Content starts

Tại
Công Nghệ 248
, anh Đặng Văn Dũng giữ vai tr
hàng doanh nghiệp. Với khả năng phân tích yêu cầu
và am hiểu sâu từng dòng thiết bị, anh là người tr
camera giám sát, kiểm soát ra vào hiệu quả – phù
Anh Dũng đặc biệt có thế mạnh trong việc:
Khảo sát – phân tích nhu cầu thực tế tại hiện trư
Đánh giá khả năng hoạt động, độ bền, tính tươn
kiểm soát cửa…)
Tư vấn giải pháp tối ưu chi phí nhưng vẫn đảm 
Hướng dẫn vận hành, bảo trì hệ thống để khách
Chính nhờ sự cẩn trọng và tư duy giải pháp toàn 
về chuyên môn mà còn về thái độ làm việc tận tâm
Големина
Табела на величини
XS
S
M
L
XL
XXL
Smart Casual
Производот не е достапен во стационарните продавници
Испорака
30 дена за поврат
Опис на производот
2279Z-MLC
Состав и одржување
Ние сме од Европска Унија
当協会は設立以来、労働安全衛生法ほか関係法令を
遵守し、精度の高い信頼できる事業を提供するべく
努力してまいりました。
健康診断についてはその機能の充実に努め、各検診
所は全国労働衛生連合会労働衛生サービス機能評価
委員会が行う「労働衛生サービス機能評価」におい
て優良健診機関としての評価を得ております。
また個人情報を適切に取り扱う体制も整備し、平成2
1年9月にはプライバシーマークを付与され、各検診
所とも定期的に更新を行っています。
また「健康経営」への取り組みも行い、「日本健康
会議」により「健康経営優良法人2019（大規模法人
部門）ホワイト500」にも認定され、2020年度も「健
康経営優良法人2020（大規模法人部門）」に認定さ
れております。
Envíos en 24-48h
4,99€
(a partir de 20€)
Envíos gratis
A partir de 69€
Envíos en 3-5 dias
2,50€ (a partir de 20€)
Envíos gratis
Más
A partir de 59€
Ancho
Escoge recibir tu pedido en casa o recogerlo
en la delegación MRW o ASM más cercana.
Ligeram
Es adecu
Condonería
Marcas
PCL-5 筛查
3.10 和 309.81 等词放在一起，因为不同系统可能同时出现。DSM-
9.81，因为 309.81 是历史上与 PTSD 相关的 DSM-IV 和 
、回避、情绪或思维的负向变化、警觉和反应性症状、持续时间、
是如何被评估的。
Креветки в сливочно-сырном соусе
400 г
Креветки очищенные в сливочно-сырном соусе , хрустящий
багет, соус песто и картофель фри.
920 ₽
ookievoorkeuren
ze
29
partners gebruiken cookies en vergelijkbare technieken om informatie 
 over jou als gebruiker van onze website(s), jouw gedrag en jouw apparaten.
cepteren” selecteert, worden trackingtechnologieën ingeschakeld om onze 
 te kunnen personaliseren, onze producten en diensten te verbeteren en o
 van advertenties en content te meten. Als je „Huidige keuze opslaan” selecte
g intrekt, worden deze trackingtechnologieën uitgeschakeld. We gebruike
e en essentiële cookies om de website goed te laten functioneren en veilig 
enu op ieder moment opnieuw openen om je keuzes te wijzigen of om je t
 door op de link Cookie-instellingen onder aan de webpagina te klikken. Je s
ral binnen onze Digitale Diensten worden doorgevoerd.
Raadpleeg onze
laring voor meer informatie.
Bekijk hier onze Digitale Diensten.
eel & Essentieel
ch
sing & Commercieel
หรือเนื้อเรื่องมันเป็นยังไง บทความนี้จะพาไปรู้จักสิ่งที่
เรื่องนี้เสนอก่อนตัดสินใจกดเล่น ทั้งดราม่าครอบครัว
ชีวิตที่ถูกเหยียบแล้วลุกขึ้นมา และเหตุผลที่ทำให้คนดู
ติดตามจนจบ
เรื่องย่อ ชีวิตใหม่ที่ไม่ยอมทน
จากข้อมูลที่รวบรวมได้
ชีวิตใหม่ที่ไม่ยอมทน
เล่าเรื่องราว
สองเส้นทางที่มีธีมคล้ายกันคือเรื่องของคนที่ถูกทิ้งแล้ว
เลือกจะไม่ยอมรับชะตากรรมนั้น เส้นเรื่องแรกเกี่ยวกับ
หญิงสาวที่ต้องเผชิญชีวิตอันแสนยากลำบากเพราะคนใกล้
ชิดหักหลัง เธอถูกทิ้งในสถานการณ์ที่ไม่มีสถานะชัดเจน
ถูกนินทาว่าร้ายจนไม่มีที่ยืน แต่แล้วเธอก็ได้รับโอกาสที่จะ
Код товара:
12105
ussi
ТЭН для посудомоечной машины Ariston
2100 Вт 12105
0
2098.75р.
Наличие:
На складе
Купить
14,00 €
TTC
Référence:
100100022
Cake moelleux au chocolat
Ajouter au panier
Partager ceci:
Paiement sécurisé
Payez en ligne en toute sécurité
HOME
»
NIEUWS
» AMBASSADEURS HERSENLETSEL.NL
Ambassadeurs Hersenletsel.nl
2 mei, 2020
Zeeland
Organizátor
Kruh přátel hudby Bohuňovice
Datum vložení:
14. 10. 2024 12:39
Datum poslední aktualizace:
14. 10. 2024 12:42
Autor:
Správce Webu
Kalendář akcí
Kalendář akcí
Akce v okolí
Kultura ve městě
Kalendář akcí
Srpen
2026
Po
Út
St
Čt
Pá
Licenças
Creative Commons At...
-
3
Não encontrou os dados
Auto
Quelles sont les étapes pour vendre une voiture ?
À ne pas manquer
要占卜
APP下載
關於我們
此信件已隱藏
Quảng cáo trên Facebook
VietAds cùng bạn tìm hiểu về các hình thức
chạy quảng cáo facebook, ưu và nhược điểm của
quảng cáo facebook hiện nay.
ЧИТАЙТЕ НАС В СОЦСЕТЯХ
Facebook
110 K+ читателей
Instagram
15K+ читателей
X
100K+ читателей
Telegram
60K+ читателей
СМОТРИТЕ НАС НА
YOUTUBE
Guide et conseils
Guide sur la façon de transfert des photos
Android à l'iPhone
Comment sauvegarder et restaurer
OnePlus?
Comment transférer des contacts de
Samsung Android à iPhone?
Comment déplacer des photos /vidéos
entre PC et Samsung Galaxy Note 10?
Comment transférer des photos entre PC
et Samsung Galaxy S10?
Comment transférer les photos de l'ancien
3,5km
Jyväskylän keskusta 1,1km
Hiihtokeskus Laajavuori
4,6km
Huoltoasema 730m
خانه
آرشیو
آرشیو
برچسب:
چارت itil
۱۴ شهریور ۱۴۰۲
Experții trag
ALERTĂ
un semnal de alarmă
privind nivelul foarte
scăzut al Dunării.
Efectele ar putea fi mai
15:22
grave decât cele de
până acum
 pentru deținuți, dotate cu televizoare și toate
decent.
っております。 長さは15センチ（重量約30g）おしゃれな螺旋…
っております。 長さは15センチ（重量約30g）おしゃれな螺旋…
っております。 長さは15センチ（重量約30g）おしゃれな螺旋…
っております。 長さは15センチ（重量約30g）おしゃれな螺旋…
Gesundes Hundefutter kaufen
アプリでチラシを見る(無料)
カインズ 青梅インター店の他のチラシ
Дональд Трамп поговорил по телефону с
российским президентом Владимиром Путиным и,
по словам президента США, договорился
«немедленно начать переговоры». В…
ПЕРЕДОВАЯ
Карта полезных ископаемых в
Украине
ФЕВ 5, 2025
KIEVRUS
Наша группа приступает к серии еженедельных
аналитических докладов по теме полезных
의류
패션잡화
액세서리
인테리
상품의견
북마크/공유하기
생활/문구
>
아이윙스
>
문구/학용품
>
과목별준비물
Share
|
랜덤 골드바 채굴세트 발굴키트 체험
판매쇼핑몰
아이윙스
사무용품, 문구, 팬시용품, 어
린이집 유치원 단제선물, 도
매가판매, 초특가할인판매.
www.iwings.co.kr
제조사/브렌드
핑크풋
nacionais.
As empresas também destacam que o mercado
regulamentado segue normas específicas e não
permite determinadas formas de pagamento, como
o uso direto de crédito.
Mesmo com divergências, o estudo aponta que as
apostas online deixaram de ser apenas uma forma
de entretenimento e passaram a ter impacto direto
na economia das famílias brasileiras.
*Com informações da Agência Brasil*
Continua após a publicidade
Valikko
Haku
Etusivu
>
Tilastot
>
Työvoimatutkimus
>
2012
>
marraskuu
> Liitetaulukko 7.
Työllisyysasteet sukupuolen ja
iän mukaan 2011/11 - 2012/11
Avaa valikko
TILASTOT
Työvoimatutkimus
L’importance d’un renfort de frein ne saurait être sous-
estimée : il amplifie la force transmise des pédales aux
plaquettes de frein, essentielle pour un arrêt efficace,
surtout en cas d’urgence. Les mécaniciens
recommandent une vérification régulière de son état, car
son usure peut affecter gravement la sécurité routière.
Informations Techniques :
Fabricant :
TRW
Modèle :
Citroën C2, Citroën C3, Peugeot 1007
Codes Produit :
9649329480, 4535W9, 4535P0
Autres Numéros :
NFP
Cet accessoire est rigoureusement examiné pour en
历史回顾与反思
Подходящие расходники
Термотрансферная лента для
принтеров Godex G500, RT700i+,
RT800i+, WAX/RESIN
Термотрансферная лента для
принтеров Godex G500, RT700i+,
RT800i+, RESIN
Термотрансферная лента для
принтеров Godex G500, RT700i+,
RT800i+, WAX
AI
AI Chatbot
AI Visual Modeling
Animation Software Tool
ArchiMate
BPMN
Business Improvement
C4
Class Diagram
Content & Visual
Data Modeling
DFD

Content ends

Reproduce the rows from the very start through the line that contains "te kunnen personaliseren, onze", including that line, without changing anything.

Tại
Công Nghệ 248
, anh Đặng Văn Dũng giữ vai tr
hàng doanh nghiệp. Với khả năng phân tích yêu cầu
và am hiểu sâu từng dòng thiết bị, anh là người tr
camera giám sát, kiểm soát ra vào hiệu quả – phù
Anh Dũng đặc biệt có thế mạnh trong việc:
Khảo sát – phân tích nhu cầu thực tế tại hiện trư
Đánh giá khả năng hoạt động, độ bền, tính tươn
kiểm soát cửa…)
Tư vấn giải pháp tối ưu chi phí nhưng vẫn đảm 
Hướng dẫn vận hành, bảo trì hệ thống để khách
Chính nhờ sự cẩn trọng và tư duy giải pháp toàn 
về chuyên môn mà còn về thái độ làm việc tận tâm
Големина
Табела на величини
XS
S
M
L
XL
XXL
Smart Casual
Производот не е достапен во стационарните продавници
Испорака
30 дена за поврат
Опис на производот
2279Z-MLC
Состав и одржување
Ние сме од Европска Унија
当協会は設立以来、労働安全衛生法ほか関係法令を
遵守し、精度の高い信頼できる事業を提供するべく
努力してまいりました。
健康診断についてはその機能の充実に努め、各検診
所は全国労働衛生連合会労働衛生サービス機能評価
委員会が行う「労働衛生サービス機能評価」におい
て優良健診機関としての評価を得ております。
また個人情報を適切に取り扱う体制も整備し、平成2
1年9月にはプライバシーマークを付与され、各検診
所とも定期的に更新を行っています。
また「健康経営」への取り組みも行い、「日本健康
会議」により「健康経営優良法人2019（大規模法人
部門）ホワイト500」にも認定され、2020年度も「健
康経営優良法人2020（大規模法人部門）」に認定さ
れております。
Envíos en 24-48h
4,99€
(a partir de 20€)
Envíos gratis
A partir de 69€
Envíos en 3-5 dias
2,50€ (a partir de 20€)
Envíos gratis
Más
A partir de 59€
Ancho
Escoge recibir tu pedido en casa o recogerlo
en la delegación MRW o ASM más cercana.
Ligeram
Es adecu
Condonería
Marcas
PCL-5 筛查
3.10 和 309.81 等词放在一起，因为不同系统可能同时出现。DSM-
9.81，因为 309.81 是历史上与 PTSD 相关的 DSM-IV 和 
、回避、情绪或思维的负向变化、警觉和反应性症状、持续时间、
是如何被评估的。
Креветки в сливочно-сырном соусе
400 г
Креветки очищенные в сливочно-сырном соусе , хрустящий
багет, соус песто и картофель фри.
920 ₽
ookievoorkeuren
ze
29
partners gebruiken cookies en vergelijkbare technieken om informatie 
 over jou als gebruiker van onze website(s), jouw gedrag en jouw apparaten.
cepteren” selecteert, worden trackingtechnologieën ingeschakeld om onze 
 te kunnen personaliseren, onze producten en diensten te verbeteren en o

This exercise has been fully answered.